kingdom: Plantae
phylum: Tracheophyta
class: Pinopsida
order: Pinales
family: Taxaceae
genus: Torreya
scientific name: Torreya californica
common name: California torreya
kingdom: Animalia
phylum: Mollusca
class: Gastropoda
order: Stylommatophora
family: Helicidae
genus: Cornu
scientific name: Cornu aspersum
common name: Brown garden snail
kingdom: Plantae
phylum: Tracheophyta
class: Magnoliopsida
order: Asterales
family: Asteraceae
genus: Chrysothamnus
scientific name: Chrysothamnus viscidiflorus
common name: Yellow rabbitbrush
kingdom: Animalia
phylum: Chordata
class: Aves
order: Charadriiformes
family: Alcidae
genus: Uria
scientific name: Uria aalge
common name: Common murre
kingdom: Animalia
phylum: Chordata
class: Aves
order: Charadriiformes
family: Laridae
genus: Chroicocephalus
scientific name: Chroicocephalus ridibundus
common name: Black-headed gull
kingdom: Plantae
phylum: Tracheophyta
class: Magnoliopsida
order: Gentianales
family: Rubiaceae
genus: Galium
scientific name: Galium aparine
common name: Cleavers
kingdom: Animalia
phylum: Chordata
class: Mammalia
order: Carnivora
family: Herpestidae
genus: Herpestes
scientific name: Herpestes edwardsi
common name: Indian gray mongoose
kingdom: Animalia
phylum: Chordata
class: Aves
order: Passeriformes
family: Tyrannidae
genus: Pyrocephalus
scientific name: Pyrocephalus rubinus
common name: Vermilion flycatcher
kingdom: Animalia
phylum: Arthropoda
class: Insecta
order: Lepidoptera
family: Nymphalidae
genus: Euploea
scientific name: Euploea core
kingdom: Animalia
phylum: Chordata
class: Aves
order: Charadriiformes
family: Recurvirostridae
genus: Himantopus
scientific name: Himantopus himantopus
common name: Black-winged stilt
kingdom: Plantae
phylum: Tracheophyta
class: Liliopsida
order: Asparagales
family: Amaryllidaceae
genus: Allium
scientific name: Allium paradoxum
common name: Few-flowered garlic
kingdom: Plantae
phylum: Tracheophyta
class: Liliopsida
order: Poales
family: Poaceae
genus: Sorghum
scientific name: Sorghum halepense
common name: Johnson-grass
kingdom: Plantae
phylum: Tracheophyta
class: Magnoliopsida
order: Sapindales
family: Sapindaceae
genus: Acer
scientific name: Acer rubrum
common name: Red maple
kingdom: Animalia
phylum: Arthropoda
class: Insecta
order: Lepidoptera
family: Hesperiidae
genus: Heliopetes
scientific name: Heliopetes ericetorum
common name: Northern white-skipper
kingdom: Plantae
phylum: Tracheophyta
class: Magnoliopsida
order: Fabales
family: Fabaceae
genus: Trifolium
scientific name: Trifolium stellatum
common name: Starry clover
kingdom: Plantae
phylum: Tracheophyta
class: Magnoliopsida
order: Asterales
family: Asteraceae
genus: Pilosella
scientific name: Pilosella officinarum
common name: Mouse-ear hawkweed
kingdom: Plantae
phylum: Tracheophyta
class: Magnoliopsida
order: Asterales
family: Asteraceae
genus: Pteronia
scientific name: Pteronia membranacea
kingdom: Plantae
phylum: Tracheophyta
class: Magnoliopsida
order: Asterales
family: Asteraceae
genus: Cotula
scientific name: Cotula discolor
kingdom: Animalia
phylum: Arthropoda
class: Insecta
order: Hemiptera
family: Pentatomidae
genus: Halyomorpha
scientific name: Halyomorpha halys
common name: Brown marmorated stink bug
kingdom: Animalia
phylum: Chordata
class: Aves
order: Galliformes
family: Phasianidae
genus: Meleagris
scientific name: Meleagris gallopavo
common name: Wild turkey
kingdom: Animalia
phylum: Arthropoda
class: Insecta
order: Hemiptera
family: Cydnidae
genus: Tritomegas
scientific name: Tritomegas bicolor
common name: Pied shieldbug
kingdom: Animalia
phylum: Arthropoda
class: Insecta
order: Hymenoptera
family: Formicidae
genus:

*****

**OBJECTIVE**
Convert the records above into a JSON list of strings, one string per line and no blank lines. Begin at the first line of the records and stop after the line that contains "genus: Chroicocephalus".

**SOLVED PROBLEM**
[
  "kingdom: Plantae",
  "phylum: Tracheophyta",
  "class: Pinopsida",
  "order: Pinales",
  "family: Taxaceae",
  "genus: Torreya",
  "scientific name: Torreya californica",
  "common name: California torreya",
  "kingdom: Animalia",
  "phylum: Mollusca",
  "class: Gastropoda",
  "order: Stylommatophora",
  "family: Helicidae",
  "genus: Cornu",
  "scientific name: Cornu aspersum",
  "common name: Brown garden snail",
  "kingdom: Plantae",
  "phylum: Tracheophyta",
  "class: Magnoliopsida",
  "order: Asterales",
  "family: Asteraceae",
  "genus: Chrysothamnus",
  "scientific name: Chrysothamnus viscidiflorus",
  "common name: Yellow rabbitbrush",
  "kingdom: Animalia",
  "phylum: Chordata",
  "class: Aves",
  "order: Charadriiformes",
  "family: Alcidae",
  "genus: Uria",
  "scientific name: Uria aalge",
  "common name: Common murre",
  "kingdom: Animalia",
  "phylum: Chordata",
  "class: Aves",
  "order: Charadriiformes",
  "family: Laridae",
  "genus: Chroicocephalus"
]